Dodgers Scandals and Recoveries Past

Before steroids (illegal) and micro surgery (legal), there were baseball injuries and recoveries. Manager Chuck Dressen would shuffle to the mound to change a pitcher, Johnny Podres never raced to and from the mound, and infielder Don Zimmer was never a gazelle (even before his life threatening beaning),

But boy you should not been unlucky enough to get between any of the trio and the first available taxi to the racetrack after the game was over. (Showers often depended on number of minutes left until the start of the next race).

Now Eldon Roe, aka Preacher, had a terrible disease. He could not keep moisture on the fingers of his pitching hand without having to go to his mouth (or elsewhere) for moisture.

With this help, he could pitch just dandy. Of course, spitballers have been at times legal, at other times illegal, and sometimes (grandfathered in spitters were okay but new throwers not) both. Old Preach would have disdained todays juices out of hand -- or mouth. Just some plain 'ole, no prescription needed Vaseline or emory bark would do just fine.

Carl Erskine, Oisk to those that knew him in Brooklyn, threw so many dandy curves that he developed a bad, bad arthritic elbow. He pitched in terrible pain. He eschewed (a nice word for did without) illegal remedies, preferring to return to Anderson, Indiana, banking, and the care of his challenged son Jimmy. 

With today's assistances of various kinds, Carl Erskine might have still been pitching.

Then there was Sandy Koufax himself. In the big leagues at 20, it took him half a dozen years to find the plate, and then those marvelous five years when he had the best half decade of anybody in the history of the game, and then an arthritic elbow.
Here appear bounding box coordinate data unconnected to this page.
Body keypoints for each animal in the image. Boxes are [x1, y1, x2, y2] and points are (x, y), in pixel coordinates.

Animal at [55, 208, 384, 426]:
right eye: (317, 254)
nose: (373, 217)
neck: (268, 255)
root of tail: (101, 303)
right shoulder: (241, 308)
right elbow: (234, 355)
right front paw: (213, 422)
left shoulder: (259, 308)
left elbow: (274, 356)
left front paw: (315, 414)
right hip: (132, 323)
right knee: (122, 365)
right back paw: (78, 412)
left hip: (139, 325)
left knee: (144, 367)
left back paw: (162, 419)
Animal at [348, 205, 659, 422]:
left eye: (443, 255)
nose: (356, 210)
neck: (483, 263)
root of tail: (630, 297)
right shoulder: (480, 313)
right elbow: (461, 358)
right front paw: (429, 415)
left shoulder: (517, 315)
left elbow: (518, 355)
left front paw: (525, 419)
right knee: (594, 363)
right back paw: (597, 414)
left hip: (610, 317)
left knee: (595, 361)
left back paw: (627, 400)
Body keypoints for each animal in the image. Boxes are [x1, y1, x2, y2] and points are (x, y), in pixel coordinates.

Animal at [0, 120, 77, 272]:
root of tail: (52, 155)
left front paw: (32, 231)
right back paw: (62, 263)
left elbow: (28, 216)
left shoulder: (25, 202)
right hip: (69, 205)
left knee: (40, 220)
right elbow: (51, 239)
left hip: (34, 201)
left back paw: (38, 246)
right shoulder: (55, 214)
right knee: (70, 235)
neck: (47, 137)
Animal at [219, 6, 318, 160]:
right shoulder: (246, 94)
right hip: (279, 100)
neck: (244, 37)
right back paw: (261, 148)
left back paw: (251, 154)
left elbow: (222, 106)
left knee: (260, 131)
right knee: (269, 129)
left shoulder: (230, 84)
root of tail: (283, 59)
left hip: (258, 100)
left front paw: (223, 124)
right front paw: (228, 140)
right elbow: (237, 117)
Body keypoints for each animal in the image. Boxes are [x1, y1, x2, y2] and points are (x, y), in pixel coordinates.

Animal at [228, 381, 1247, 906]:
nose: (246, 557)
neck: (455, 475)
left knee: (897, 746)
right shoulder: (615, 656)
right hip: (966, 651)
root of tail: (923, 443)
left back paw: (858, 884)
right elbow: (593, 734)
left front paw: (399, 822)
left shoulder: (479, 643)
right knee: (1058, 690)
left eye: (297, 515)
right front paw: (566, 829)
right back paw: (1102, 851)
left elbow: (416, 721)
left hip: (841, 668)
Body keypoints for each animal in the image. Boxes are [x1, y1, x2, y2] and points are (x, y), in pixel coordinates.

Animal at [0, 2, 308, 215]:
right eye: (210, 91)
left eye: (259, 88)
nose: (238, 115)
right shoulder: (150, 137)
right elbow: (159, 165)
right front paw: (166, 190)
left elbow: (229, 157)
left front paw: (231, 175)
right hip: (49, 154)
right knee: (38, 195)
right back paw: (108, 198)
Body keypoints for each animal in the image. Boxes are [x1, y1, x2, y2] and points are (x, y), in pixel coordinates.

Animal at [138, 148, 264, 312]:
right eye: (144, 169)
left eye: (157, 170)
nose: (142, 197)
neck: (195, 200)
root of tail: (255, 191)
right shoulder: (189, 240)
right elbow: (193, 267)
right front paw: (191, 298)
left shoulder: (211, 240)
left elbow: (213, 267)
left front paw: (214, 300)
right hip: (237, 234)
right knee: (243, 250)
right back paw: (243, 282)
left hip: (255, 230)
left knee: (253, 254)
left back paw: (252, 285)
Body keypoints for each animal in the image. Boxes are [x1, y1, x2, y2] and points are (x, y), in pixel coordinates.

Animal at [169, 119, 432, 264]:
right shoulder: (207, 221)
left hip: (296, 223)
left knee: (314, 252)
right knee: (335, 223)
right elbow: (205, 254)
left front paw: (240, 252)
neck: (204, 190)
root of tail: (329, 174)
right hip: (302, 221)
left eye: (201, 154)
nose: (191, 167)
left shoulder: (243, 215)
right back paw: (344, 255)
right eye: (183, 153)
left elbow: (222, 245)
Sandy said at the time he'd rather quit (as an athlete) while he was ahead rather than be a cripple for life. We'd like to think he'd have made the same choice even if Barry Bond's full array of remedies been available.

The two biggest substances of abuse in baseball have been the old reliables - booze and tobacco.

We don't have to go too far back to remember seeing cigarette smokers in uniform. Think Earl Weaver. Think Earl Weaver when he had to go to Don Stanhouse. Think of Billy Martin. And dozens of others. More players than not could and would sneak between innings or at bats into the runway just behind the dugout.

Nobody kept track but an interesting statistic might have been how many games former Dodger and Hall of Famer Hack Wilson played drunk, how many hung over and how many sober. Sober and healthy, Wilson might have hit 1,000 home runs.

Mickey Mantle joked he often saw three baseballs coming into his vision out of a pitchers hand. How did he hit, he was asked. It was easy, he it said to have replied, I hit the one in the middle.

Those were the days when a pitcher was said to have "throwed out his arm". That was of course before Dr. Robert Kerlan and Dr. Frank Jobe and "Tommy John" surgery and then microsurgery.

Does all this stuff somehow seem more palatable to me since we were frankly of that era and going on 70 less and less every day - if not every hour - of this generation?

Of course, even in its infancy, baseball was never a bastion of rectitude. Baseball players were ranked just ahead or behind actors as people for our daughters to stay clear -- way clear -- of.  Teams have always sought ways to cheat.

Bending the altitude of foul lines (depending on whether your team fielded bunts good or bad and sometimes depending upon who was coming in for the next series). Watering baselines, stealing signals from the bleachers or scoreboard. Icing baseballs (so they wouldn't go far). Cutting or not cutting the grass. And on and on and on.

It's just the the current level of cheating seems so, well, declassee.